I was 15 years old when my father left. While a divorce is devastating to all families, mine seemed all the worse, my father was a minister. I just could not understand how someone who preached what he had preached, could do all that he had done.
After my father was gone, I would overhear people at church whisper about the fact that my brother and I were now from a broken family…”what will become of them?” We were labeled, and it seemed all felt that we no longer had a future, we were doomed. We had not changed, and what had changed was something we had no control over.
Before the divorce was final, our family friend, Tommy Woo, whom I spoke about in my last post, and his wife flew to Chicago to try and talk to my father. I’ll never forget the look of heartbreak on Tommy’s face that night as he told us about the day. He and my father had been so close, he thought for sure that he would at least talk to him. When Tommy arrived at my father’s office, my father promptly got on the elevator. Tommy and his wife followed. They rode together to the 1st floor. The doors opened, and my father walked away without saying a word.
It’s difficult to have faith when your world seems to crash in on top of you. In moments like these, and those that are even worse, it’s tempting to ask, “where is God?” I wondered about what would become of me and I also wondered if anyone knew or even cared about how much I was suffering.

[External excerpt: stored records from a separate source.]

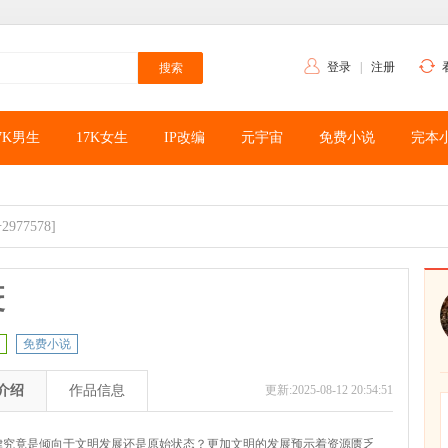
登录
|
注册
7K男生
17K女生
IP改编
元宇宙
免费小说
完本
2977578]
疫
免费小说
介绍
作品信息
更新:2025-08-12 20:54:51
律究竟是倾向于文明发展还是原始状态？更加文明的发展预示着资源匮乏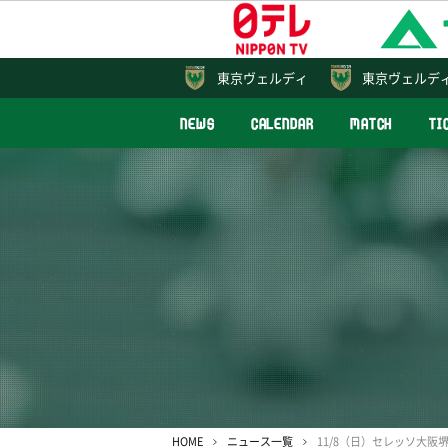
東京
ヴェルディ
東京ヴェルデ
NEWS
CALENDAR
MATCH
TI
HOME
ニュース一覧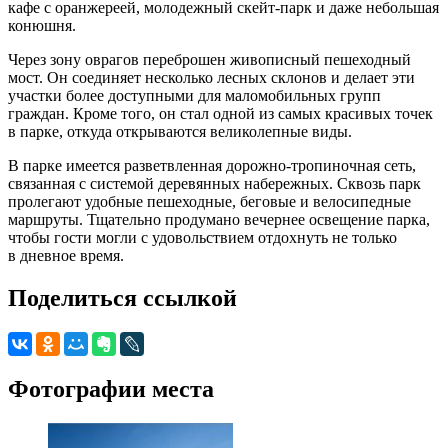
кафе с оранжереей, молодежный скейт-парк и даже небольшая
конюшня.
Через зону оврагов переброшен живописный пешеходный
мост. Он соединяет несколько лесных склонов и делает эти
участки более доступными для маломобильных групп
граждан. Кроме того, он стал одной из самых красивых точек
в парке, откуда открываются великолепные виды.
В парке имеется разветвленная дорожно-тропиночная сеть,
связанная с системой деревянных набережных. Сквозь парк
пролегают удобные пешеходные, беговые и велосипедные
маршруты. Тщательно продумано вечернее освещение парка,
чтобы гости могли с удовольствием отдохнуть не только
в дневное время.
Поделиться ссылкой
Фотографии места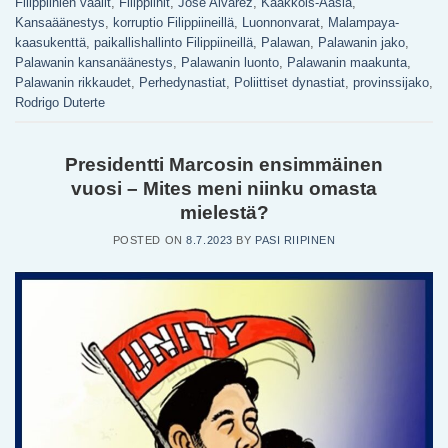
Filippiinien vaalit
,
Filippiinit
,
Jose Alvarez
,
Kaakkois-Aasia
,
Kansaäänestys
,
korruptio Filippiineillä
,
Luonnonvarat
,
Malampaya-
kaasukenttä
,
paikallishallinto Filippiineillä
,
Palawan
,
Palawanin jako
,
Palawanin kansanäänestys
,
Palawanin luonto
,
Palawanin maakunta
,
Palawanin rikkaudet
,
Perhedynastiat
,
Poliittiset dynastiat
,
provinssijako
,
Rodrigo Duterte
Presidentti Marcosin ensimmäinen
vuosi – Mites meni niinku omasta
mielestä?
POSTED ON
8.7.2023
BY
PASI RIIPINEN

“What is the cost of 5 sparrows, two copper coins? Yet God does not forget a single one of them. The very hairs of your head are all numbered. So don’t be afraid; you are more valuable to God than a whole flock of sparrows.”
Both verses gave me hope, hope that somehow I would be taken care of. Yes, I suffered, and there was more suffering to come. But, God does not fail to follow through on his promises and to bless those who have suffered.